Martin initiated its own serial number system decaled on the interior of the wooden pots starting in 1972. The so-called Bobby Joe Fenster banjo in the Vega Martin catalog of 1970, a thinly veiled Pro model, featured the more smoothly contoured peg head from the VIP neck series. In the C.F. Martin catalogue of 1972, the bona fide Pro model reemerged featuring the smoothly contoured VIP peg head with its rounded corners. The popular VIP model featured more elaborate MOP inlays in the peg head than its cousin the Professional (as seen below in the 1975 Vega Martin VIP-5 banjo #1364 in the BRC collection).

Of note, the Vega factory moved from Leon St. in Boston to Reservoir St. in Needham Heights, Massachusetts, in 1966. My primary theory is that your “B” banjo was a 1964 workshop prototype experimenting with converting the squarish original Pro peg head with its pointy corners to the more smoothly contoured peg head style of the future VIP series. To distinguish this prototype Pro II banjo from the regular inventory, a distinctive white sticker label with a “B” prefixing the serial number was installed to designate the instrument`s unique status to the Vega planners. Interestingly, no model identification appears on the original small Vega ID tag displayed in your photographs. My secondary theory is that your “B” banjo was built from parts manufactured or assembled in Boston, but it was not marketed until sometime later after the factory relocated to Needham Heights. A combination of both of these theories may be the actuality.  Lastly, the unusual white sticker label seen in 1963-64 might be just another printer`s error.

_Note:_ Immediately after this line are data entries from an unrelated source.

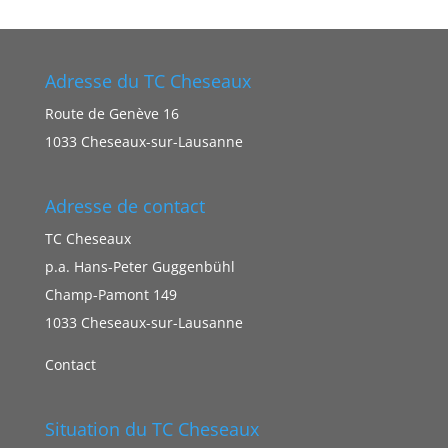
Adresse du TC Cheseaux
Route de Genève 16
1033 Cheseaux-sur-Lausanne
Adresse de contact
TC Cheseaux
p.a. Hans-Peter Guggenbühl
Champ-Pamont 149
1033 Cheseaux-sur-Lausanne
Contact
Situation du TC Cheseaux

Hope this helps and thanks again for the photos and interesting supplemental data. Be well Down Under, Barry

D.M. replies, Oct. 2, 2020

Hey Barry, thank you so much for that reply. Wow, sounds like it’s an interesting one; I do remember reading somewhere that Vega weren’t afraid to experiment! Thanks for solving that; and thanks again for your info. D. M.

To All: Be well, mask-up, keep on picking.